╭─ 节选原文
Alan:这是迄今为止关于60年代研究基金资助和社区最好的书了。我们这个时代或任何一个时代都能因这本书而得到更充分的滋养。例如,真正亟待解决的不是“大数据”,而是“大智慧”,不是“机器学习”,而是“机器思考”。而许多投资者愿意花大笔金钱去研究的所谓“梦想机器”实际上是“寻找问题”,而非“解决问题”的机器——今天要做的还有许多。

你未来会给这份书单来个升级版吗?

Alan:有许多其他清单书目需要慢慢完成。最基本的作用在于它们能带来“多重角度”,以及并非所有的思维角度在种种情境之下都能同样有效。最初我提供的书目是给“商务人士”。儿童则需要其他书目,不同的人有不同需求。

阅读很重要的一个特色就是可以产生愉悦感,尤其是当你见到一本恨不得马上就读的书。曾经,我每年都读好几百本书,直到我开始念高中,我不喜欢老师为我们挑选的书目。我觉得,与其让学生就特定“主题”阅读老师推荐的书籍,不如让学生自己去图书馆浩瀚的馆藏中自行挑选。这能让学生更好地就特定主题进行趣味性探讨。但最终也没落实,所以我放弃了,于是像班上的其他学生一样,读起了所谓的“经典喜剧”(后来我的确抽出时间来阅读那些“挑选书目”)。
╰─
╭─ 原始资料
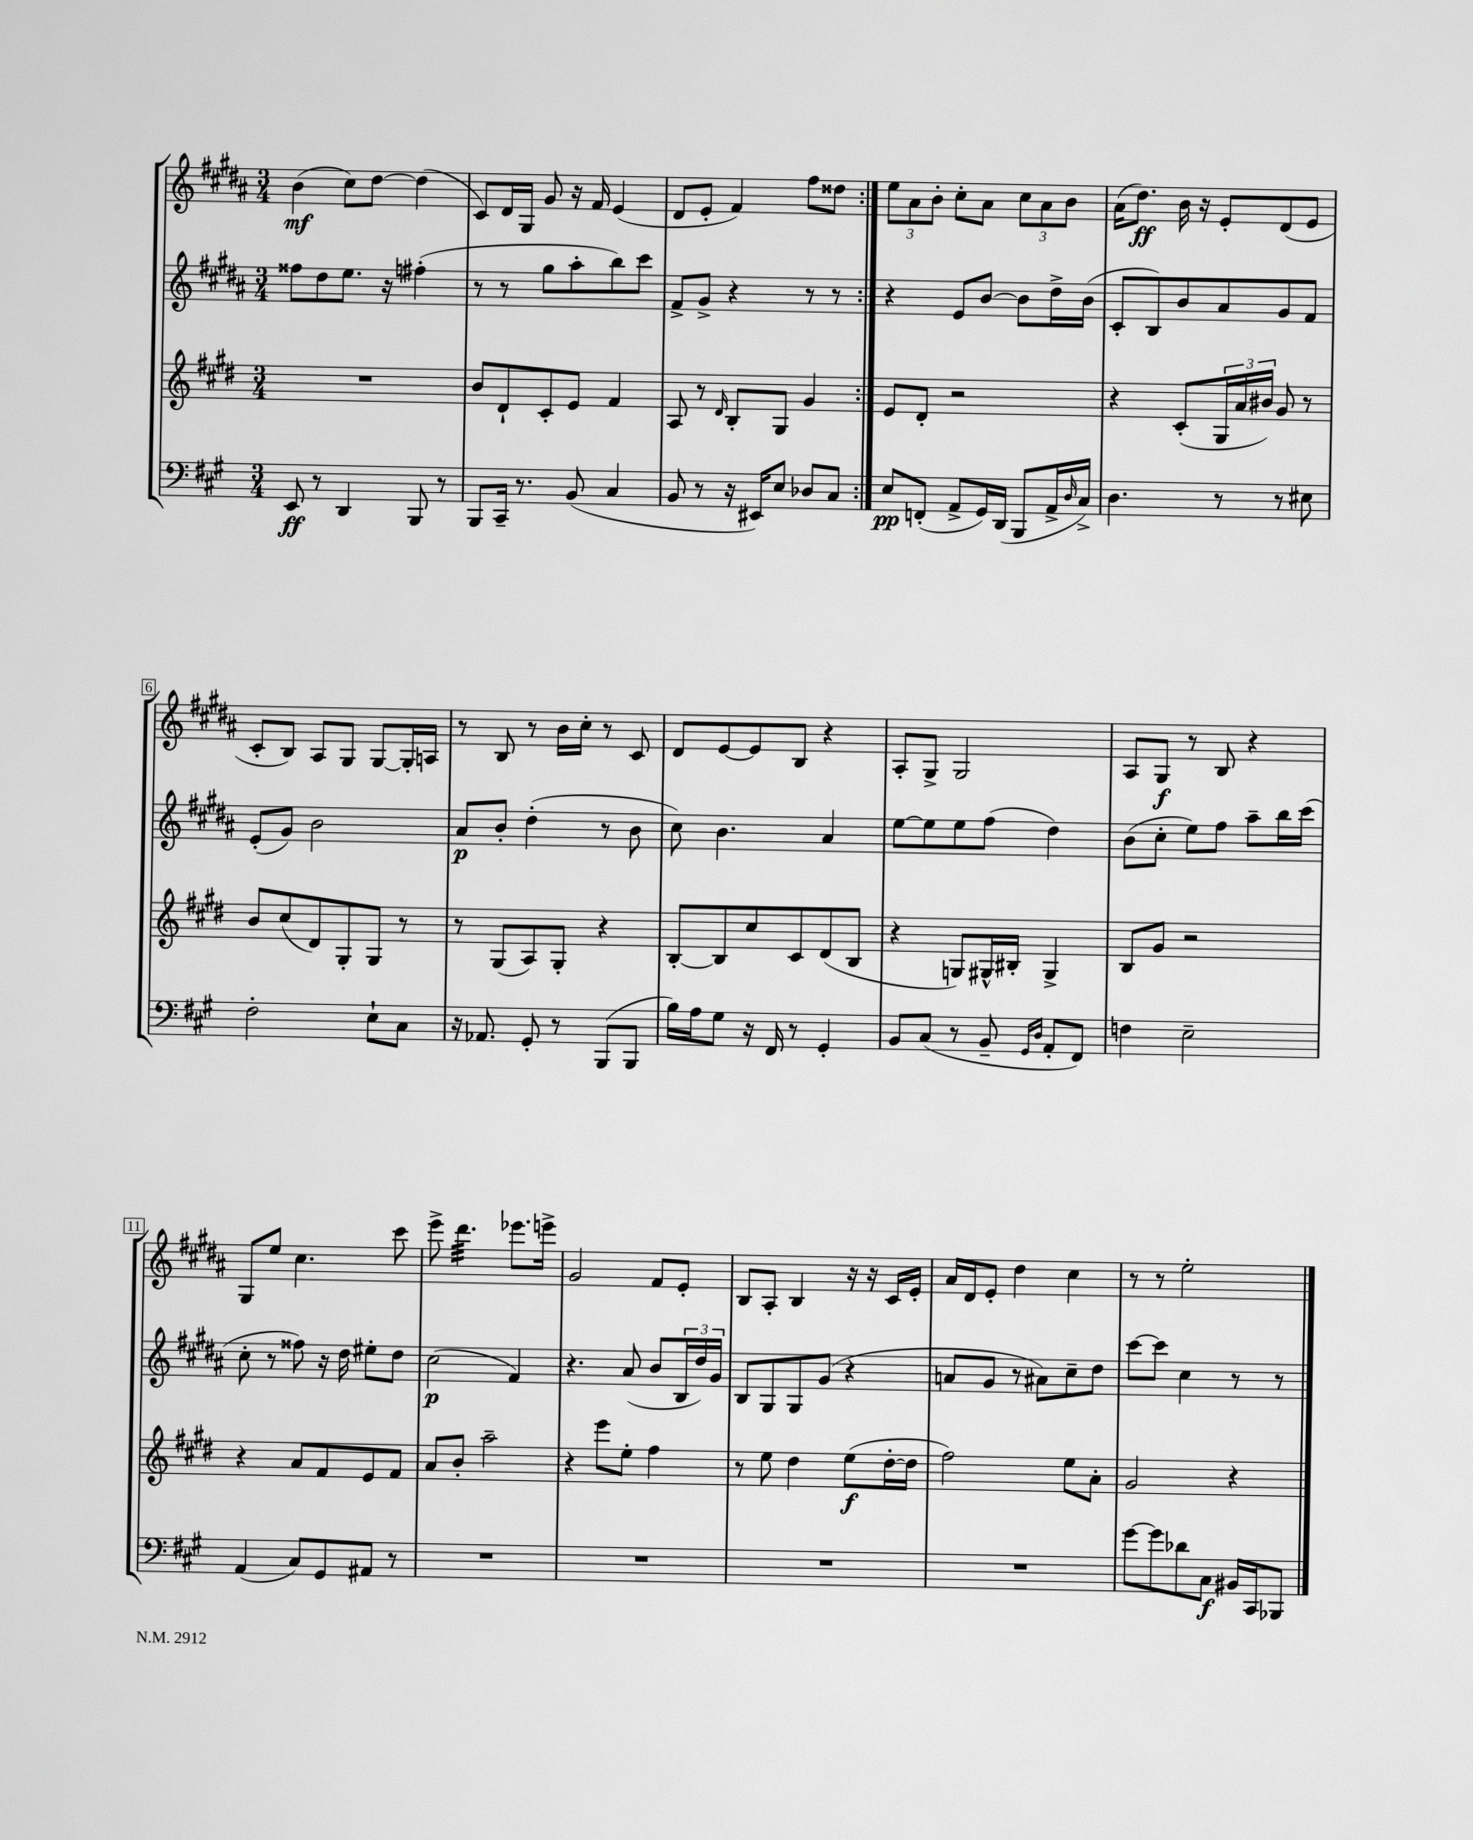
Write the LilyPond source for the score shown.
╰─
_任务清单_:
A. 在这段访谈里,Alan最初提供的书目是给哪类人的?
B. 用两句话概括这段访谈。
C. 请从这段访谈的最后一句之后接着往下写。
上面的资料在这里用不上。

_各题答案_:
A. 给“商务人士”。

B. Alan称这本关于60年代研究基金资助和社区的书是迄今最好的,并指出真正亟待解决的是“大智慧”和“机器思考”,而非“大数据”和“机器学习”。谈到书单,他说还有许多其他清单要慢慢完成,因为不同的人有不同需求,他还回忆自己高中前每年读好几百本书,却不喜欢老师挑选的书目,认为应让学生去图书馆自行挑选。

C.
Mortimer Adler曾编选“西方世界伟大名著”(The Great Books of the Western World,共60本)。除这些书外,他还挑选了102本所谓的“伟大思想凝结成的著作”,每本书他都写了篇书评,并且与之前的“伟大著作”系列进行了组配索引,后来将这些论文发表在了两卷《Syntopicon》中。

从这一意义来说,我为Anderson咨询公司提供的清单书目就太短了。所谓的“伟大著作”也是如此:书目也太短了。另外一种办法是所谓的“津桥”法(Oxbridge approach)——挑选“四个”最重要的尽量宽泛的主题,进一步向内推敲,直到遇到真正有价值的“干货”。

“津桥”之道的一部分就是有位“阅读推荐师”,专门负责帮你挑选阅读书目,对你来说,这样的人是无比重要的财富。

归结成一句话:广泛阅读。

你曾说自己最喜欢的电子游戏是Rocky’s Boots,对于那些学习编程的人,你有没有游戏可以推荐?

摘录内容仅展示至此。